# Batch of homemade bagels



## redneck5236 (Feb 27, 2020)

Cold windy snowy day in elk county pa !  Good day to make bagels and breakfast sandwich ! Bagel sandwich with scrambled egg home made Canadian bacon and smoked cheddar cheese ! Awesome breakfast !


----------



## Steve H (Feb 27, 2020)

Oh man, they look good! Fresh bagels are so good. I used to work  part time at a bagel factory. You can guess what we had on the morning breaks!


----------



## SmokinVOLfan (Feb 27, 2020)

Awesome! Those bagels and that sandwich look outstanding!


----------



## redneck5236 (Feb 27, 2020)

They were excellent !


----------



## sawhorseray (Feb 27, 2020)

Nice looking breakfast sanny,  great way to start the day, Like! Kind of makes me want to thaw out a pack of lox. RAY


----------



## SmokinAl (Feb 27, 2020)

Fantastic looking bagel!
It’s a lot of work to make them, but it sure is worth it!!
Al


----------



## gary s (Feb 27, 2020)

I like Bagels  those look really good

Gary


----------



## redneck5236 (Feb 27, 2020)

SmokinAl said:


> Fantastic looking bagel!
> It’s a lot of work to make them, but it sure is worth it!!
> Al


Yea allot of work but good way to spend a cold winter morning ! Going to have bacon cheese burgers on them for dinner tonight !


----------



## Dirty Nails (Feb 27, 2020)

Sir, it's a cold day across the mid-Atlantic and northeast states. Your wintery photo indicates a lengthy walk to your smoker. Your excellent looking breakfast sandwich photo indicates your wisdom. As such, I award you massive points and salute you. Great job!


----------



## redneck5236 (Feb 27, 2020)

Dirty Nails said:


> Sir, it's a cold day across the mid-Atlantic and northeast states. Your wintery photo indicates a lengthy walk to your smoker. Your excellent looking breakfast sandwich photo indicates your wisdom. As such, I award you massive points and salute you. Great job!
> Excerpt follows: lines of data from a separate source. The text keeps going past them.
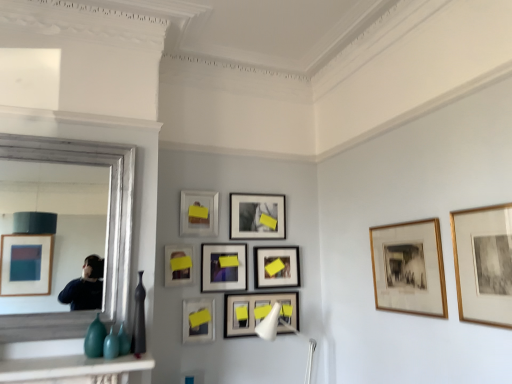
Question: Considering the relative positions of matte black picture frame at center, the seventh picture frame from the back, and matte black picture frame at center, which is the eighth picture frame from front to back, in the image provided, is matte black picture frame at center, the seventh picture frame from the back, to the left of matte black picture frame at center, which is the eighth picture frame from front to back, from the viewer's perspective?

Choices:
 (A) no
 (B) yes

Answer: (B)

Question: Is matte black picture frame at center, the seventh picture frame from the back, bigger than matte black picture frame at center, which is the eighth picture frame from front to back?

Choices:
 (A) no
 (B) yes

Answer: (A)

Question: Can you confirm if matte black picture frame at center, which ranks as the third picture frame in front-to-back order, is wider than matte black picture frame at center, positioned as the 2th picture frame in back-to-front order?

Choices:
 (A) no
 (B) yes

Answer: (B)

Question: Are matte black picture frame at center, which ranks as the third picture frame in front-to-back order, and matte black picture frame at center, positioned as the 2th picture frame in back-to-front order, located far from each other?

Choices:
 (A) no
 (B) yes

Answer: (A)

Question: From a real-world perspective, is matte black picture frame at center, the seventh picture frame from the back, physically above matte black picture frame at center, positioned as the 2th picture frame in back-to-front order?

Choices:
 (A) yes
 (B) no

Answer: (B)

Question: Is matte black picture frame at center, the seventh picture frame from the back, shorter than matte black picture frame at center, positioned as the 2th picture frame in back-to-front order?

Choices:
 (A) yes
 (B) no

Answer: (A)

Question: Does matte black picture frame at center, positioned as the 2th picture frame in back-to-front order, turn towards gold-framed print at right, which is the 9th picture frame in back-to-front order?

Choices:
 (A) yes
 (B) no

Answer: (A)

Question: Is matte black picture frame at center, positioned as the 2th picture frame in back-to-front order, taller than gold-framed print at right, the 1th picture frame from the front?

Choices:
 (A) yes
 (B) no

Answer: (B)

Question: Is matte black picture frame at center, positioned as the 2th picture frame in back-to-front order, at the right side of gold-framed print at right, the 1th picture frame from the front?

Choices:
 (A) yes
 (B) no

Answer: (B)

Question: Is matte black picture frame at center, positioned as the 2th picture frame in back-to-front order, smaller than gold-framed print at right, which is the 9th picture frame in back-to-front order?

Choices:
 (A) yes
 (B) no

Answer: (A)

Question: Are matte black picture frame at center, which is the eighth picture frame from front to back, and gold-framed print at right, the 1th picture frame from the front, beside each other?

Choices:
 (A) no
 (B) yes

Answer: (A)

Question: Is the depth of matte black picture frame at center, positioned as the 2th picture frame in back-to-front order, greater than that of gold-framed print at right, which is the 9th picture frame in back-to-front order?

Choices:
 (A) yes
 (B) no

Answer: (A)

Question: Would you say white plastic lamp at center is part of matte black picture frame at center, which is the eighth picture frame from front to back,'s contents?

Choices:
 (A) no
 (B) yes

Answer: (A)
That's not a smoker in that photo it's a automatic deer feeder ! The smoker is on our covered patio right outside the door !


----------



## Dirty Nails (Feb 27, 2020)

redneck5236 said:


> That's not a smoker in that photo it's a automatic deer feeder ! The smoker is on our covered patio right outside the door !


Oh shoot - I'm not a hunter and couldn't tell what it was. My error for all to see; however, I stand by my statement!


----------



## creek bottom (Feb 27, 2020)

Bagels look awesome and that sandwich looks phenomenal!!! Bacon cheese burgers for dinner sounds pretty righteous too!!!


----------



## HalfSmoked (Feb 27, 2020)

Nice job home made has to be great.

Warren


----------



## tander28 (Feb 27, 2020)

Looks great! Do you have a recipe/guide you like?


----------



## redneck5236 (Feb 27, 2020)

tander28 said:


> Looks great! Do you have a recipe/guide you like?


Yes have a recipe ! Will post it tomorrow


----------